Tarea 1:
Traduzca al inglés la siguiente oración del fragmento sobre los marinos en el Atlántico: «Nunca quemaron a serbios vivos en sus iglesias ni arrasaron pueblos griegos.»
Tarea 2:
Prosiga el fragmento sobre los marinos en el Atlántico, a partir de su última oración, con dos o tres oraciones más.

Texto extraído:
:::::

Todo lo hicieron por una causa, en una guerra. Seguro que no
eran nazis todos y que muchos no disfrutaban hundiendo buques civiles. Ni el
cocinero, ni los marinos, ni los pinches, ni siquiera los oficiales y el
capitán se mancharon jamás las manos de sangre en sentido literal. No participaron
en matanzas de polacos, judíos o rusos. Nunca quemaron a serbios vivos en sus
iglesias ni arrasaron pueblos griegos. Sin embargo, desde que supe de sus
labores en el Atlántico, nunca pude volver a imaginarlos leyendo poesía junto
al Urola, compartiendo mis gustos y mis valores. Dejaron para siempre de formar
parte de esa comunidad de seres humanos, del pasado, del presente y del futuro,
a la que se aspira a pertenecer, porque en su compañía imaginada uno se siente
un poco mejor persona cada día y arropado por la calidad humana.

:::::

(Entradas del conjunto de datos)
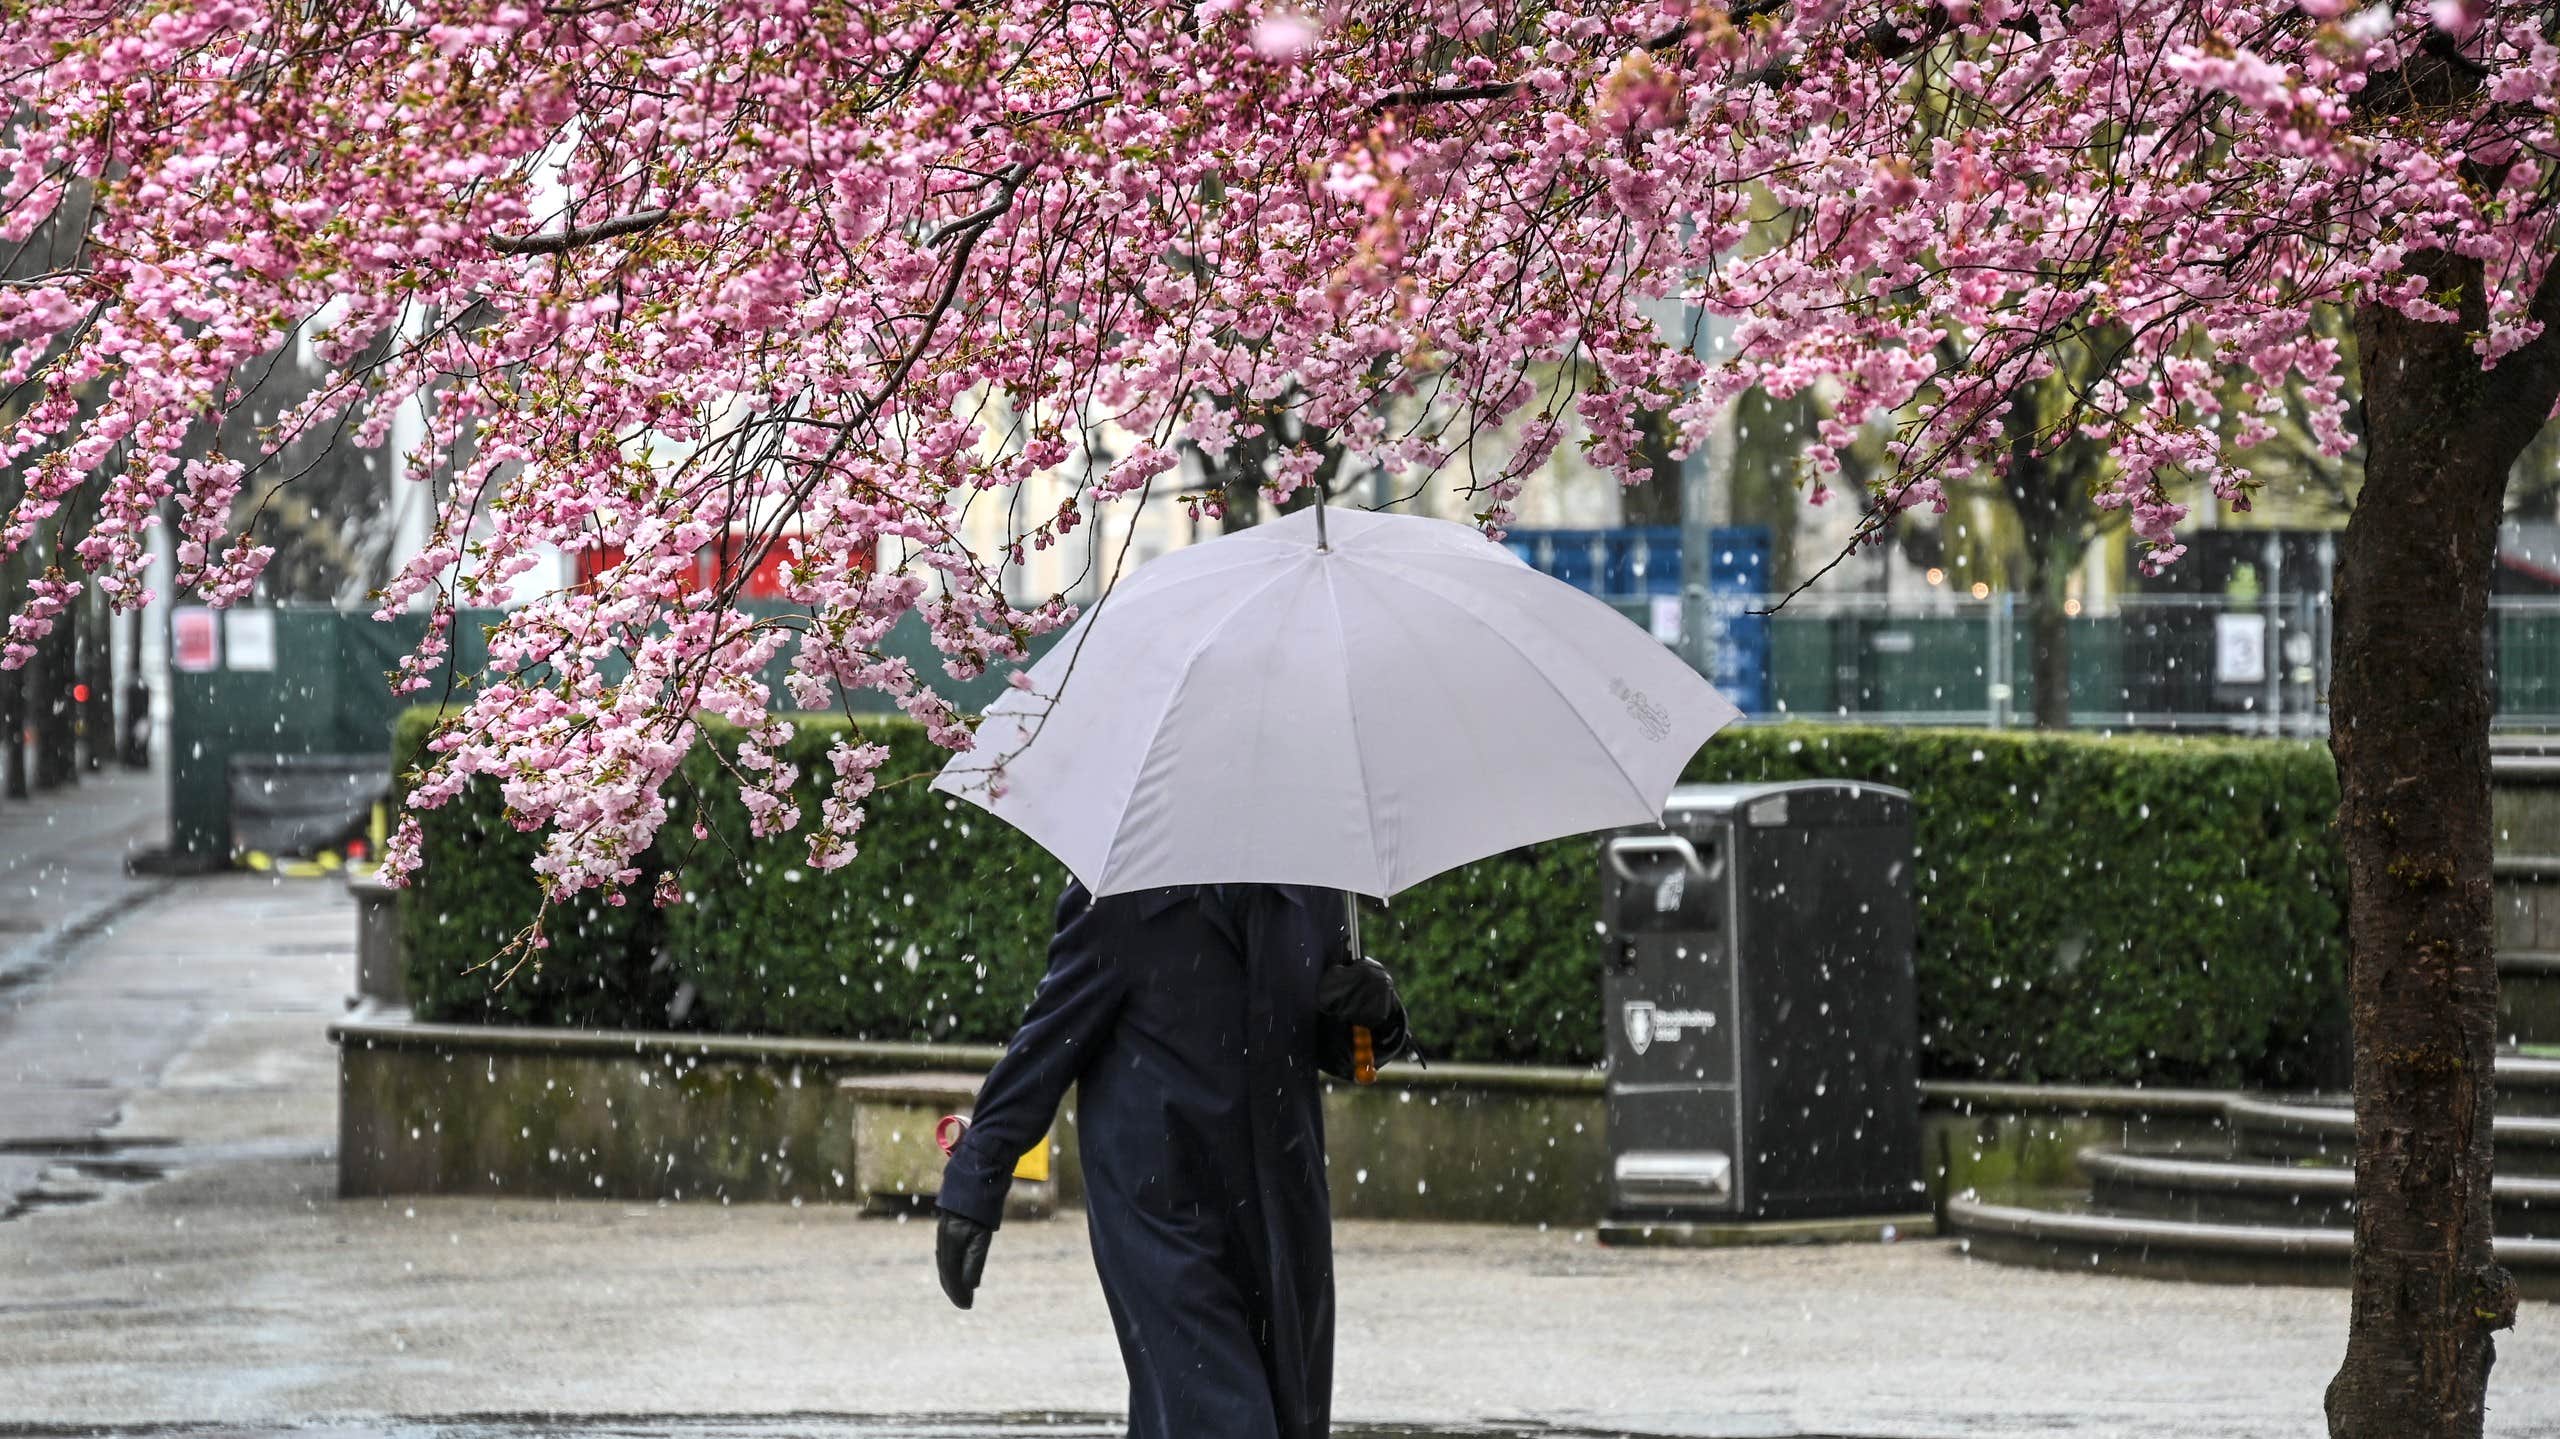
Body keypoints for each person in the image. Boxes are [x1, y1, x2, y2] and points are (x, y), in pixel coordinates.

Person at [934, 880, 1411, 1439]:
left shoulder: (1314, 886)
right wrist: (975, 1182)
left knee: (1273, 1420)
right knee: (1221, 1420)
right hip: (1161, 1211)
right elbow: (1049, 1041)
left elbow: (1336, 1044)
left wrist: (1376, 1017)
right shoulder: (1124, 892)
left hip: (1282, 1207)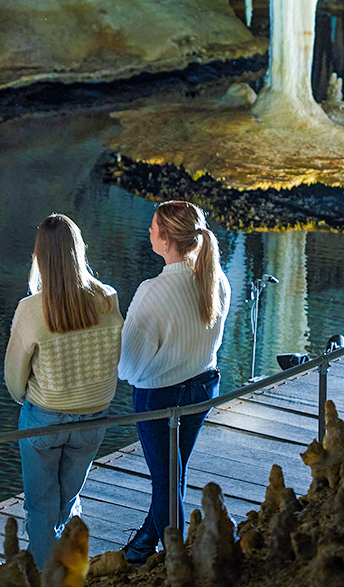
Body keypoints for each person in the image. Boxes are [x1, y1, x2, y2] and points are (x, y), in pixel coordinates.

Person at [3, 214, 123, 567]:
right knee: (68, 499)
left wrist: (22, 396)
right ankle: (71, 572)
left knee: (41, 505)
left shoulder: (31, 310)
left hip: (43, 418)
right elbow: (113, 357)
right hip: (93, 419)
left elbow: (14, 377)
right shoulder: (107, 299)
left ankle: (43, 574)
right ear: (78, 250)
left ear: (39, 257)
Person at [117, 200, 231, 566]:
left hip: (160, 397)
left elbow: (129, 367)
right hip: (203, 388)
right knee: (172, 475)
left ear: (166, 240)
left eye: (154, 227)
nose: (149, 231)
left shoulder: (153, 292)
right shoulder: (217, 280)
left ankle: (176, 558)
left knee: (166, 481)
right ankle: (145, 544)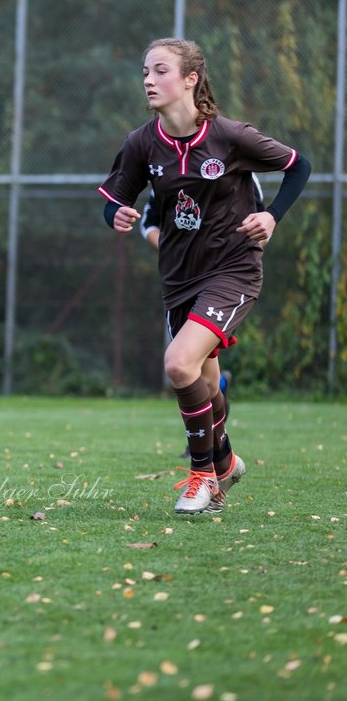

:::::

Respuesta 1:
They never burned Serbs alive in their churches or razed Greek villages.

Respuesta 2:
En los tiempos en los que aquellos náufragos alemanes
paseaban por Azkoitia y -imaginaba yo- se fotografiaban seguramente con una
flamante cámara Zeiss frente al palacio de los Caballeritos, ese símbolo
olvidado de la ilustración y la lucha de los individuos libres contra el
oscurantismo, un compatriota suyo, Franz Von Papen, ya sólo era embajador del
Tercer Reich en Turquía, puesto menor en tiempos tan tempestuosos. Tan lejos
aquello de los bosques de San Juan y de Loyola. Y, sin embargo, aquel remoto y
ya acabado embajador Von Papen era uno de los hombres con mayor responsabilidad
de la presencia de todos aquellos soldados alemanes en la tierra de San
Ignacio.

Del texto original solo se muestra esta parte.